The potential role of HIV-1 latency in promoting neuroinflammation and HIV-1-associated neurocognitive disorder

Abstract

Despite potent suppression of HIV-1 viral replication in the central nervous system (CNS) by antiretroviral therapy (ART), between 15% and 60% of HIV-1-infected patients receiving ART exhibit neuroinflammation and symptoms of HIV-1-associated neurocognitive disorder (HAND) - a significant unmet challenge. We propose that the emergence of HIV-1 from latency in microglia underlies both neuroinflammation in the CNS and the progression of HAND. Recent molecular studies of cellular silencing mechanisms of HIV-1 in microglia show that HIV-1 latency can be reversed both by proinflammatory cytokines and by signals from damaged neurons, potentially creating intermittent cycles of HIV-1 reactivation and silencing in the brain. We posit that anti-inflammatory agents that also block HIV-1 reactivation, such as nuclear receptor agonists, might provide new putative therapeutic avenues for the treatment of HAND.

Keywords: HIV-1 latency; HIV-1-associated neurocognitive disorder; anti-inflammatory strategies; antiretroviral therapy; microglial cell activation.
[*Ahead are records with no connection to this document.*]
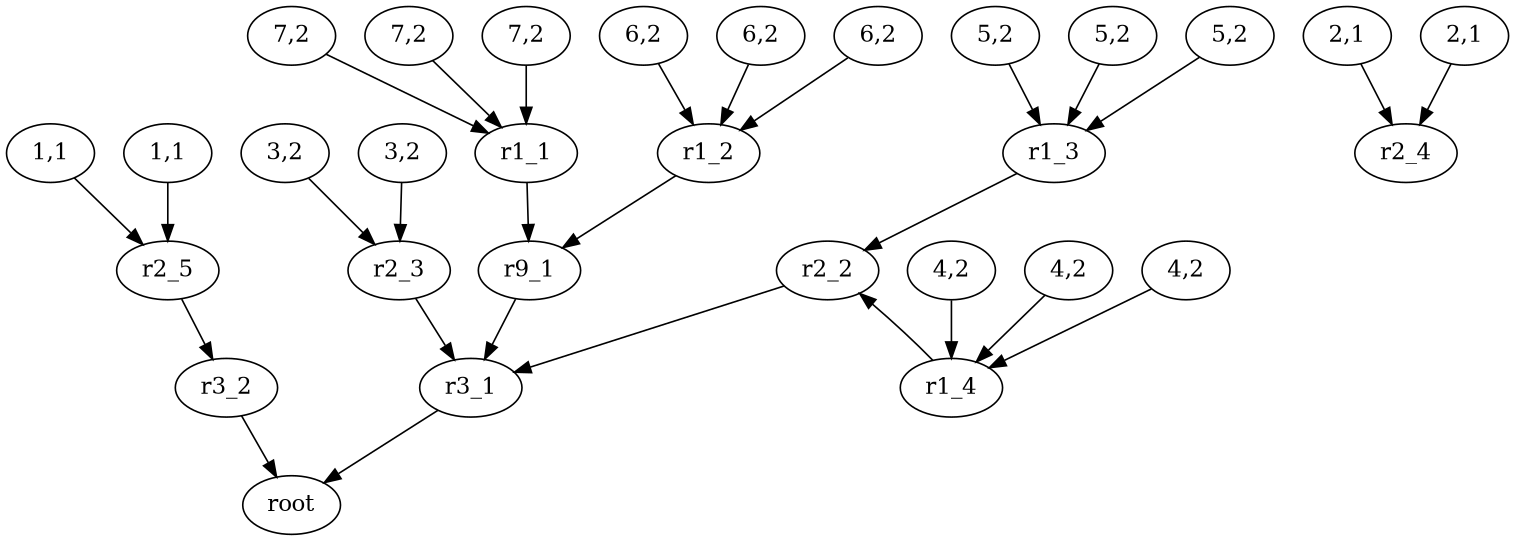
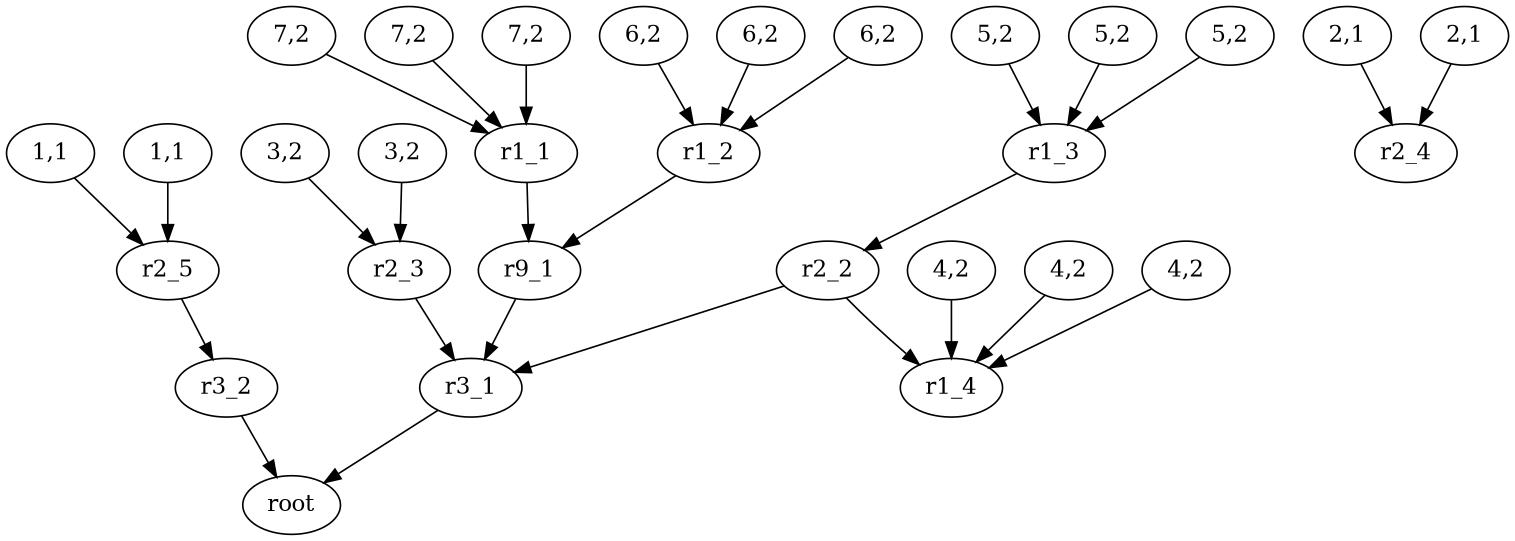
  digraph {
    n1 [label="1,1"]
    r2_5
    r3_2
    n4 [label="1,1"]
    n5 [label="2,1"]
    r2_4
    n7 [label="2,1"]
    n8 [label="3,2"]
    r2_3
    r3_1
    n11 [label="3,2"]
    n12 [label="4,2"]
    r1_4
    r2_2
    n15 [label="4,2"]
    n16 [label="4,2"]
    n17 [label="5,2"]
    r1_3
    n19 [label="5,2"]
    n20 [label="5,2"]
    n21 [label="6,2"]
    r1_2
    n23 [label=r9_1]
    n24 [label="6,2"]
    n25 [label="6,2"]
    n26 [label="7,2"]
    r1_1
    n28 [label="7,2"]
    n29 [label="7,2"]
    root
    n1 -> r2_5
    r2_5 -> r3_2
    r3_2 -> root
    n4 -> r2_5
    n5 -> r2_4
    n7 -> r2_4
    n8 -> r2_3
    r2_3 -> r3_1
    r3_1 -> root
    n11 -> r2_3
    n12 -> r1_4
-   r1_4 -> r2_2
+   r2_2 -> r1_4
    r2_2 -> r3_1
    n15 -> r1_4
    n16 -> r1_4
    n17 -> r1_3
    r1_3 -> r2_2
    n19 -> r1_3
    n20 -> r1_3
    n21 -> r1_2
    r1_2 -> n23
    n23 -> r3_1
    n24 -> r1_2
    n25 -> r1_2
    n26 -> r1_1
    r1_1 -> n23
    n28 -> r1_1
    n29 -> r1_1
  }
Figure 1.. Schematic illustration of the interactions between neurons, astrocytes, and microglia in heathy vs. HAND human brains.
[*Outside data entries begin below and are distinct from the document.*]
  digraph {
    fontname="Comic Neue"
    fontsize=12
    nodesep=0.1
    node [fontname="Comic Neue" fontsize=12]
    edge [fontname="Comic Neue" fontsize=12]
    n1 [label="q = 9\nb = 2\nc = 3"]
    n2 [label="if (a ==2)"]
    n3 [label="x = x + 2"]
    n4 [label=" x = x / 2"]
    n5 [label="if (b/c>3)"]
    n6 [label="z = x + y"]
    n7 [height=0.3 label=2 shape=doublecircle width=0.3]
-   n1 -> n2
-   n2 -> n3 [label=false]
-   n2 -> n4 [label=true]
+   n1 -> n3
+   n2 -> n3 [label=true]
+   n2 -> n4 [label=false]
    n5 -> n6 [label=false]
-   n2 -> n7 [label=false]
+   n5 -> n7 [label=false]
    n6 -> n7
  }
In a healthy brain, neurons and astrocytes induce microglia to attain a surveillance and neuroprotective phenotype by signaling though factors such as fractalkine CX3CL1, CD200, TGFβ1/2, and Wnt [77]. During HIV-1 infections, the “high-jacked” infected monocytes and CD4⁺ T cells allow viral entry into the brain. Viral particles can also enter the brain by damaging the blood-brain barrier (BBB), altering endothelial cell permeability, or through transcytosis [18]. HIV-1 can establish latent reservoirs in microglia. Reactivation of latent HIV-1 causes a microglial shift to a reactive state, resulting in the release of pro-inflammatory cytokines such as TNF-α, IL-1β, IL-6, IL-8, CCL2, and CCL5, reactive oxygen species (ROS), and reactive nitrogen species (RNS) [34]. Microglia activation can also cause astrocytes to shift to a reactive state, with secretion of more inflammatory cytokines [72]. Viral proteins such as gp120, Nef, Tat can directly cause neuronal damage and disrupt astrocyte glutamate transporters, resulting in glutamate imbalance in the brain and excitotoxicity of neurons [18,83]. Neural damage-associated molecular pattern (DAMP) molecules and ADP can further cause microglia hyperactivation and HIV-1 reactivation, thus initiating a cycle of progressive neural inflammation. This figure was created using BioRender.com.

Key Figure, Figure 2.. Model for the regulation of HIV-1 transcription by inflammation and neuronal interactions.

HIV-1 can infect homeostatic (“ramified”) microglia. However, HIV-1 transcription might become quickly silenced by the recruitment of Nurr1 and the CoREST repressor complex to the long-term repeat regions, based on preliminary findings [48]. In the presence of “Off signals” produced by healthy neurons, HIV-1 infected cells are further suppressed by glucocorticoids (GC) [46] or other anti-inflammatory cytokines such as IL-4, IL-10, and TGF-β, produced by neurons. Latently infected cells can become fully reactive in the presence of exogenous pro-inflammatory activators, including LPS, GM-CSF, TNF-α and IFN-γ [33]. This leads to the activation of NF-κB, which can bind the LTR and activate HIV-1 transcription, releasing viral proteins such as Tat, Env, and Nef -- known neurotoxins. In addition to stimulating HIV-1 expression, NF-κB can activate a variety of cellular inflammatory markers and release additional neurotoxic cytokines including TNF-α, IL-β, and IL-6. This may lead to neuronal damage, further activating infected microglia due to the release of DAMPs [34]. These mechanisms may parallel the sensing behavior of uninfected microglia during a wide variety of neurodegenerative diseases, but microglial activation may become highly exacerbated when HIV-1 is present [40,61,81].